Community and mana whenua/Indigenous knowledge partnerships have helped broaden awareness of the cultural histories of the area, so that the restoration of the spirit and essence of the waterways in this area of West Auckland has become a central research focus. The research supported local connections to the waterways, enhanced community ‘capacity to act’ to care for the waterways, and strengthened the focus on how contaminants enter the waterways including attention on the journey from ‘macro to micro’ pollutants. Actions included ongoing organised streamside litter clean ups, attention to brands and types of litter and engagement with local industries, new native plantings, and better connectedness across various local planning forums.
Ecomatters project website - https://www.ecomatters.org.nz/in-nature/te-hau-o-te-whau/(external link)
Māori Community Development with Hauora Hokianga
ESR Social Systems team has a long-standing research partnership with the community/hapū development unit of Hauora Hokianga.
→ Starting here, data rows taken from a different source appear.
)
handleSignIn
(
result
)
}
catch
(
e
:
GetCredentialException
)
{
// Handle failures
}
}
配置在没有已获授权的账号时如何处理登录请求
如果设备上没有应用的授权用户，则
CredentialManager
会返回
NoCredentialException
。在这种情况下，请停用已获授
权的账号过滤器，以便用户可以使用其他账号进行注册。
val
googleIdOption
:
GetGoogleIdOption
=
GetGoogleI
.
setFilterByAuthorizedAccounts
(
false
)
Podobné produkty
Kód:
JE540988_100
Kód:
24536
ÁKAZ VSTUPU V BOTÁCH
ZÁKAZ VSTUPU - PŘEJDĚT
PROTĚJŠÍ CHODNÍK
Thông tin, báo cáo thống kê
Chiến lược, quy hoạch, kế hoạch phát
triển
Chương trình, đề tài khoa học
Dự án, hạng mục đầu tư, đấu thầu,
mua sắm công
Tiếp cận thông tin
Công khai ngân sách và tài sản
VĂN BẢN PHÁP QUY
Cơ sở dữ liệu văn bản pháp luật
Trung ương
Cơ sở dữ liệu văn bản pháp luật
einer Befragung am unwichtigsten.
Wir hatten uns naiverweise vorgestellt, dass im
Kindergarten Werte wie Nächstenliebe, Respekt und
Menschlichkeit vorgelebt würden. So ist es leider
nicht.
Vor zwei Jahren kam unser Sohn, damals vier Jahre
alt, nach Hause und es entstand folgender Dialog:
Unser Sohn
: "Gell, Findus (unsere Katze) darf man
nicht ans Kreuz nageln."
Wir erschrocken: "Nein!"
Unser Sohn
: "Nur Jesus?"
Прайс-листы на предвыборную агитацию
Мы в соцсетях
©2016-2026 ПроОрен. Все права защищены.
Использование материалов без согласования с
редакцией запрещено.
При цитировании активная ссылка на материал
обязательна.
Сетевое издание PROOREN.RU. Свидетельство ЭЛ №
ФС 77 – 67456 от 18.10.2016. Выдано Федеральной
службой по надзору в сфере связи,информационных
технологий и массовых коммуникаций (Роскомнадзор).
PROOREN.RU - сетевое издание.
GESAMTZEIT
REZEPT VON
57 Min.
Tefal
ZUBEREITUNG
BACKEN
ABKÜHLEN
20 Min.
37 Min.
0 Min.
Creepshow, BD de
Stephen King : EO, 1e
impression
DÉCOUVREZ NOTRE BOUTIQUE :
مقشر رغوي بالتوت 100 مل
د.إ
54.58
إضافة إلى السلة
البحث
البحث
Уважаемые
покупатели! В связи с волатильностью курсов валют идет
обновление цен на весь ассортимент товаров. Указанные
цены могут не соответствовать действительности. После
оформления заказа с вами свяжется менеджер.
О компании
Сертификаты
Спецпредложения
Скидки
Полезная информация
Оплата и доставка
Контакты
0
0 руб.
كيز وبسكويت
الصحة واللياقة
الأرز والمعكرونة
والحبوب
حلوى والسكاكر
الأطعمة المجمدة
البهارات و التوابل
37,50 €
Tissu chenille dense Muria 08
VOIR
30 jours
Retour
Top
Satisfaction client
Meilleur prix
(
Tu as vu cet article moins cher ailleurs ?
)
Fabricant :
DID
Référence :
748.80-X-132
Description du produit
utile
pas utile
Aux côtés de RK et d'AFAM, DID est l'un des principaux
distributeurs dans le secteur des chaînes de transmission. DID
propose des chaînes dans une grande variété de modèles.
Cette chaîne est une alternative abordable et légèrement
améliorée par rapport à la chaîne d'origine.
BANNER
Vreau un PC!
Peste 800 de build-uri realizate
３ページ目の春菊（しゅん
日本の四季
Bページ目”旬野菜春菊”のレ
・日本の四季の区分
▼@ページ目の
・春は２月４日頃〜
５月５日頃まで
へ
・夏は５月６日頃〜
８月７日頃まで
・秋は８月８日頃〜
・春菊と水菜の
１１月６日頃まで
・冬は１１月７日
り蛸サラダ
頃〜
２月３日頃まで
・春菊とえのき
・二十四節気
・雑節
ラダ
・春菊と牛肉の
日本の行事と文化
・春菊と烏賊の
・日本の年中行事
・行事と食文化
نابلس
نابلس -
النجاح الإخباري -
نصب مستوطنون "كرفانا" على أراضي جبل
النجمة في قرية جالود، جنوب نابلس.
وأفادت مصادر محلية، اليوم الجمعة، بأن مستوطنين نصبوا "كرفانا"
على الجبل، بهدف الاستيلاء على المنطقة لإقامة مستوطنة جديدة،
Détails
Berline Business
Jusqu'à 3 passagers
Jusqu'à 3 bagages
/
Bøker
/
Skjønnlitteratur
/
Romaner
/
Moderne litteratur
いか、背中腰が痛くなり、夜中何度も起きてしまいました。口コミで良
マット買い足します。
Research from 2001 has spanned several environmental health projects including:
Examining the role that tino rangatiratanga and kaitiakitanga played in the success of the Ministry of Health funded Ngā Puna Wai o Hokianga (safe drinking water) pilot project
Developing a ‘roadmap’ that bridged technical and cultural understandings of marae onsite wastewater disposal
Development of a bicultural framework to support improvements in drinking water policy and programme development for Māori communities
The examination of effective Hokianga hapū engagement with the Drinking Water Assistance Programme to develop a plan to deliver safe drinking water in the future.
Outputs from this research can be found here(external link)
Measuring the effectiveness of whole-of-system response to prevent family violence
Preventing family violence is one society’s most complex problems, and the ESR Social System Team worked in partnership with the University of Canterbury’s family violence experts to scope a systems-based measurement methodology for effectiveness of a systems approach to preventing family violence.
The report was provided for Superu, a former government agency that focused on research and advocacy for improving the wellbeing of families, children and whānau. It has recently been included as resource material for developing Te Aorerekura, the National Strategy to Eliminate Family Violence and Sexual Violence(external link).